PTBS als Unfallfolge anzuerkennen

Die Darmstädter Richter verurteilten die Unfall­ver­si­cherung, eine PTBS als weitere Unfallfolge anzuerkennen. Die Diagno­se­kri­terien einer PTBS seien erfüllt. Das Unfallereignis sei ein objektiv schwerwiegendes Ereignis. Flash-Backs und Albträume seien bestätigt. Auch vermeide der Versicherte inzwischen Reize, die mit dem traumatischen Erlebnis verbunden seien, insbesondere Bahnhöfe und Bahnsteige. Die PTBS hätte sich ohne das Unfallereignis nicht entwickelt. Den konkurrierenden Ursachen - Tod des Bruders und weitere Schick­sals­schläge - kämen keine überragende Bedeutung zu, wie der gerichtliche Sachverständige überzeugend dargelegt habe. Insbesondere sei der Bruder des Versicherten erst ein Jahr nach dem Arbeitsunfall gestorben. Danach habe sich das psychische Befinden des Versicherten nicht verschlechtert, so dass auch keine Verschiebung der Wesensgrundlage belegt sei.
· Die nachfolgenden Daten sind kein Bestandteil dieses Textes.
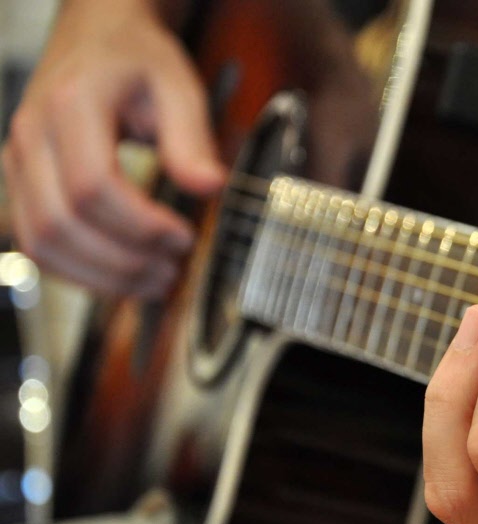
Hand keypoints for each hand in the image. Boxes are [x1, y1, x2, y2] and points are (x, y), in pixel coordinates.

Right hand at [0, 0, 224, 296]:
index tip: (184, 237)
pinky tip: (123, 277)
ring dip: (101, 277)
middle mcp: (31, 135)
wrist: (97, 38)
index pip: (93, 186)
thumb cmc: (136, 60)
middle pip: (63, 223)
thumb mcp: (178, 86)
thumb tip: (210, 187)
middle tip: (173, 270)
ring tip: (154, 283)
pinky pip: (37, 244)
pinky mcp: (21, 185)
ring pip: (42, 242)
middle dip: (124, 260)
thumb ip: (192, 138)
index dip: (141, 225)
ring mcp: (18, 163)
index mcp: (71, 104)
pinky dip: (80, 272)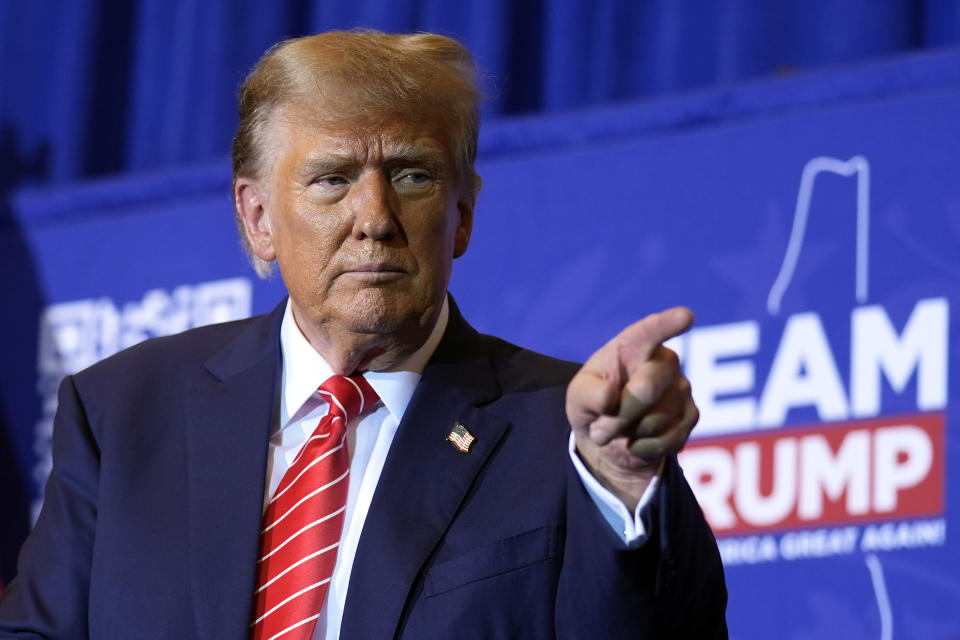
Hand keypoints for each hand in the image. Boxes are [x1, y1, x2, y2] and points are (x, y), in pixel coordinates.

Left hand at [566, 307, 697, 510]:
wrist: (610, 438)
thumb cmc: (593, 402)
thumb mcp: (578, 396)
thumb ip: (589, 394)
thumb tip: (610, 397)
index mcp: (635, 345)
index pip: (651, 330)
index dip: (668, 323)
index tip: (685, 316)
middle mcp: (664, 361)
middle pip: (647, 388)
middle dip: (619, 414)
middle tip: (599, 429)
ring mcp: (682, 388)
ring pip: (656, 419)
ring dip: (628, 434)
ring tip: (618, 430)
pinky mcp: (691, 415)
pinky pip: (667, 439)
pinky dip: (642, 447)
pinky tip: (635, 440)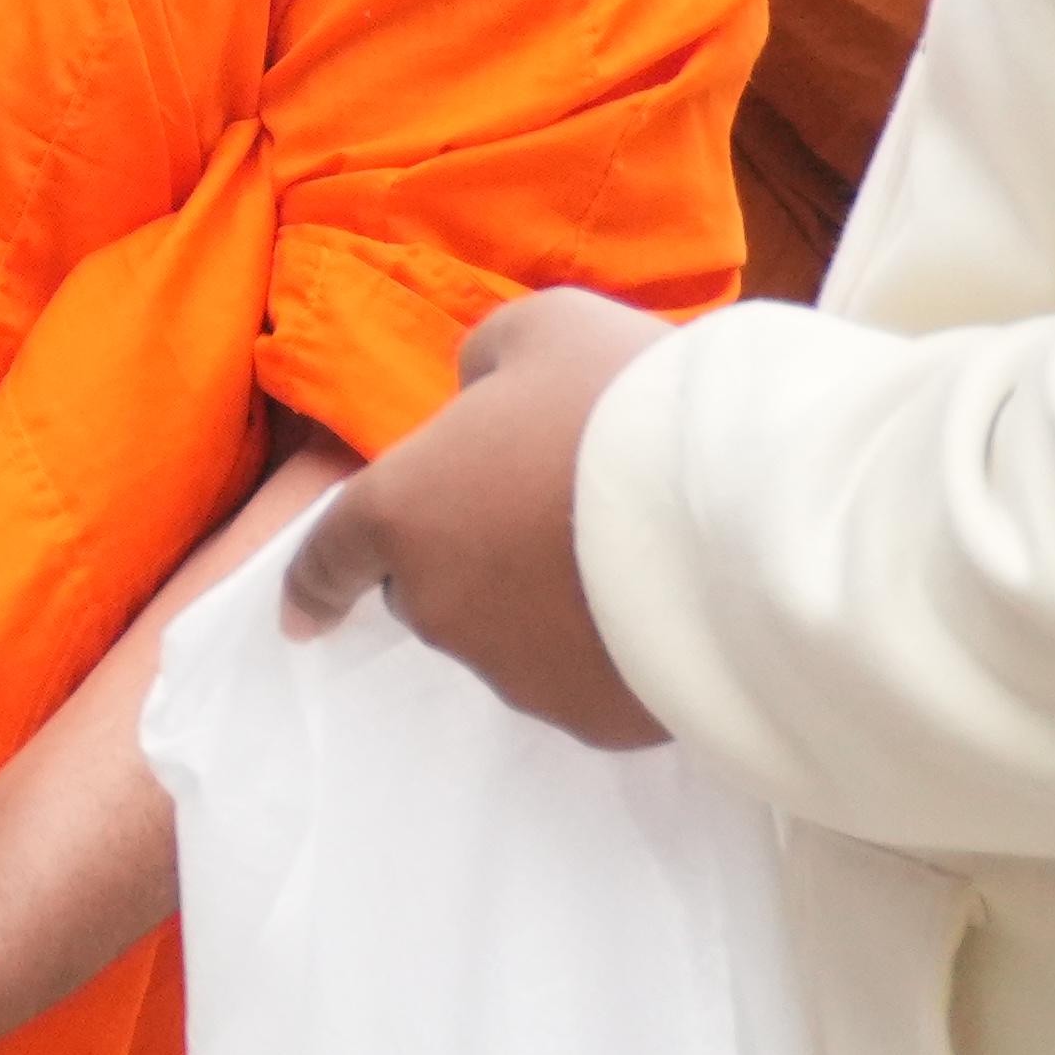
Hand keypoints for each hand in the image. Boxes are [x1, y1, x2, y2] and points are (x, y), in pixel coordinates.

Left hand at [279, 287, 674, 745]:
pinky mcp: (597, 723)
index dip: (316, 585)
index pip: (332, 554)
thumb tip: (483, 400)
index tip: (300, 620)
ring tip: (626, 556)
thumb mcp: (540, 332)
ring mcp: (518, 675)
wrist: (754, 517)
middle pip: (433, 593)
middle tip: (550, 517)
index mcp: (403, 512)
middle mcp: (442, 607)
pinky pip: (588, 683)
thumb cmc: (625, 404)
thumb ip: (486, 367)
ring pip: (511, 643)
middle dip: (468, 564)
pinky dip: (607, 653)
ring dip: (542, 608)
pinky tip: (663, 611)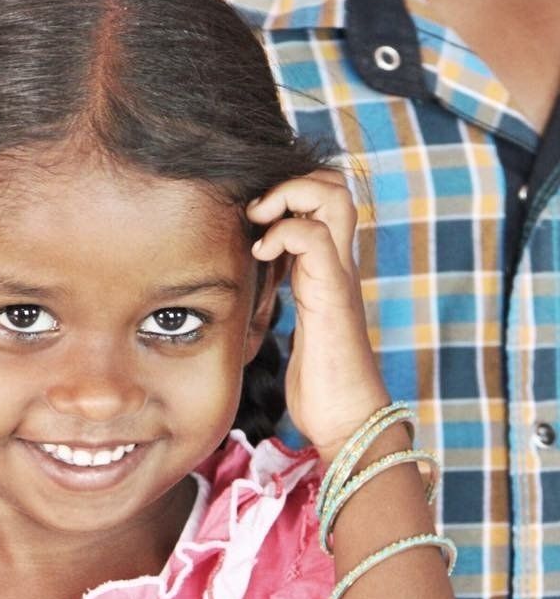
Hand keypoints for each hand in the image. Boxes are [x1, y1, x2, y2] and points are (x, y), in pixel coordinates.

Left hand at [246, 172, 390, 462]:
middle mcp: (337, 262)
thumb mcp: (293, 320)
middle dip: (291, 179)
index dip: (289, 189)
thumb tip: (251, 273)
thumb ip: (284, 289)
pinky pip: (314, 239)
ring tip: (259, 222)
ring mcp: (338, 275)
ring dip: (288, 195)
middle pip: (335, 182)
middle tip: (257, 210)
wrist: (347, 420)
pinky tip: (261, 254)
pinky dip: (282, 232)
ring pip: (332, 196)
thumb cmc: (319, 379)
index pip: (323, 197)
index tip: (253, 215)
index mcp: (326, 266)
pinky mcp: (332, 296)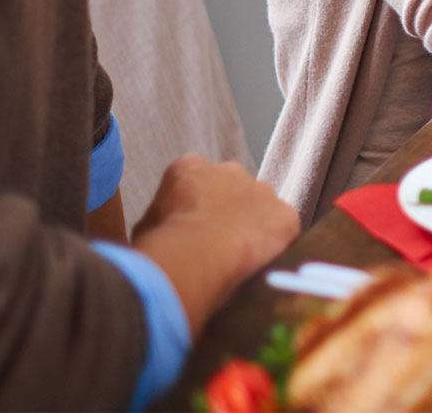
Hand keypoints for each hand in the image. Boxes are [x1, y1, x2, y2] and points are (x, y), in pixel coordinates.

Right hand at [131, 156, 297, 324]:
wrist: (194, 256)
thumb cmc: (162, 245)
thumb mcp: (145, 225)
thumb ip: (161, 217)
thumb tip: (163, 229)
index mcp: (190, 167)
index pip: (197, 182)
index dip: (195, 208)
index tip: (192, 229)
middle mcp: (230, 170)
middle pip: (233, 190)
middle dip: (228, 212)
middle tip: (218, 243)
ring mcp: (262, 190)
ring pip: (261, 209)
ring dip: (253, 227)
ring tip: (238, 258)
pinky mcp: (286, 215)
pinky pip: (284, 230)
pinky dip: (275, 246)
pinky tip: (260, 264)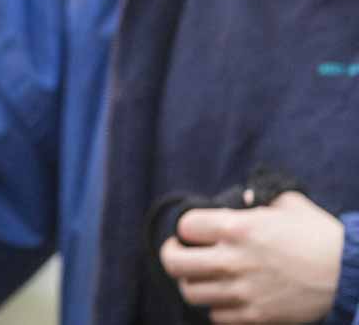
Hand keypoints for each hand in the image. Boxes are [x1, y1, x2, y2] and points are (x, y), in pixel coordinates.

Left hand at [159, 191, 344, 323]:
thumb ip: (259, 198)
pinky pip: (215, 316)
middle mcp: (233, 260)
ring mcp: (242, 290)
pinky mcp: (255, 316)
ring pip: (190, 292)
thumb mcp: (287, 203)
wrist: (350, 273)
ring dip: (193, 283)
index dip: (186, 227)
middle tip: (179, 253)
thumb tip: (244, 200)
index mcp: (237, 228)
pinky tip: (224, 297)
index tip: (192, 231)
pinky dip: (215, 307)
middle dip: (172, 256)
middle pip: (174, 263)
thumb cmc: (319, 235)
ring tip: (202, 277)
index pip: (185, 226)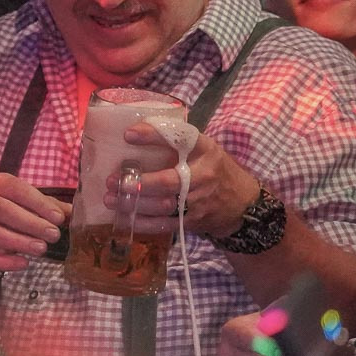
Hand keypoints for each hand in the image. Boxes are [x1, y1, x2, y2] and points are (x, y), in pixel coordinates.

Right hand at [0, 173, 69, 273]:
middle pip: (4, 211)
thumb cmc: (15, 209)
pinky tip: (24, 263)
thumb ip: (52, 206)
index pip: (18, 190)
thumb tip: (76, 214)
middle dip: (31, 224)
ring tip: (41, 249)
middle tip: (53, 235)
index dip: (39, 204)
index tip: (58, 218)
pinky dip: (3, 262)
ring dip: (18, 241)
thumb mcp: (32, 202)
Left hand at [119, 123, 260, 239]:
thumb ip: (178, 142)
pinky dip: (145, 222)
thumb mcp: (204, 149)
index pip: (180, 137)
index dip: (153, 135)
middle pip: (169, 180)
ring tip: (112, 199)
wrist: (243, 204)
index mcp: (205, 150)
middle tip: (113, 180)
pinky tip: (127, 217)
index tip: (128, 135)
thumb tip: (135, 132)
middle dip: (138, 183)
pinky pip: (166, 224)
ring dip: (135, 204)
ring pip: (164, 205)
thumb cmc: (215, 170)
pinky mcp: (195, 220)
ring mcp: (200, 200)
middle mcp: (204, 174)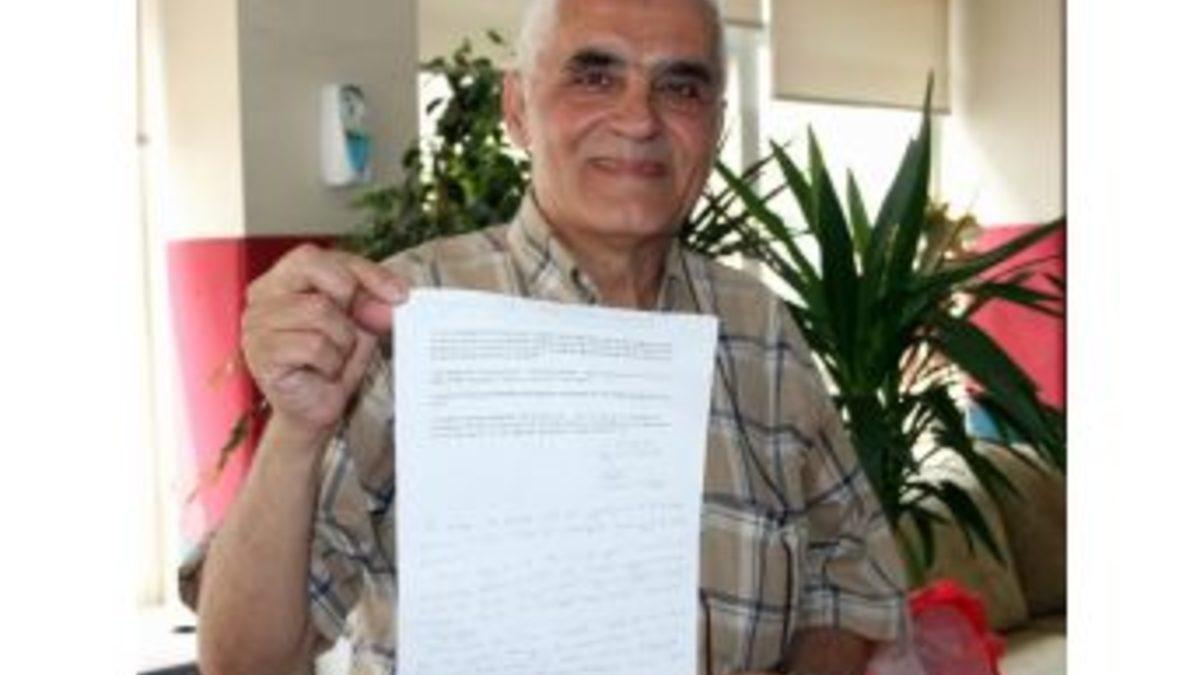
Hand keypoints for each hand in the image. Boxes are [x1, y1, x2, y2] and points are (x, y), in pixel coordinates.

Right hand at [241, 244, 407, 438]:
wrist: (316, 409)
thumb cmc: (333, 362)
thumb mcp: (360, 321)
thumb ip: (372, 300)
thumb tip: (392, 294)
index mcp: (282, 280)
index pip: (320, 256)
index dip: (362, 270)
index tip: (398, 293)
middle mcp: (262, 297)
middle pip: (313, 268)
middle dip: (348, 298)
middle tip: (357, 328)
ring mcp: (256, 324)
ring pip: (318, 310)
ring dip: (341, 339)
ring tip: (334, 356)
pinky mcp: (261, 354)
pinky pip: (313, 345)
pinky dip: (330, 361)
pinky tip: (322, 371)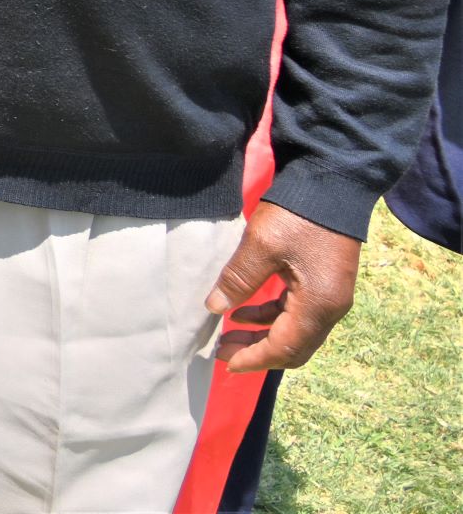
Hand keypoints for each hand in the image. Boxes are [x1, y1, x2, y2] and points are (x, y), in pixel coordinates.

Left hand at [204, 202, 361, 372]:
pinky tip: (244, 310)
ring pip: (295, 330)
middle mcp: (330, 307)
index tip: (225, 363)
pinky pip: (298, 312)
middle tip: (222, 353)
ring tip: (228, 333)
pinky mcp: (324, 282)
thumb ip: (238, 280)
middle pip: (294, 346)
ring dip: (262, 334)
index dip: (255, 358)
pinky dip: (271, 316)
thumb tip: (215, 308)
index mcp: (319, 305)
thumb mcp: (262, 246)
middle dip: (258, 352)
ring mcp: (330, 295)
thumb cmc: (298, 216)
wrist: (332, 183)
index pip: (285, 347)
Mit dem Erleben des Gleissuizids hat sich ein vom Schutzzweck der gesetzlichen Unfall­ver­si­cherung umfasstes Risiko verwirklicht, welches die Entstehung der PTBS derart wesentlich geprägt hat, dass die übrigen in Persönlichkeit und Lebens­ge­schichte des Klägers begründeten Mitursachen als nicht überragend erscheinen.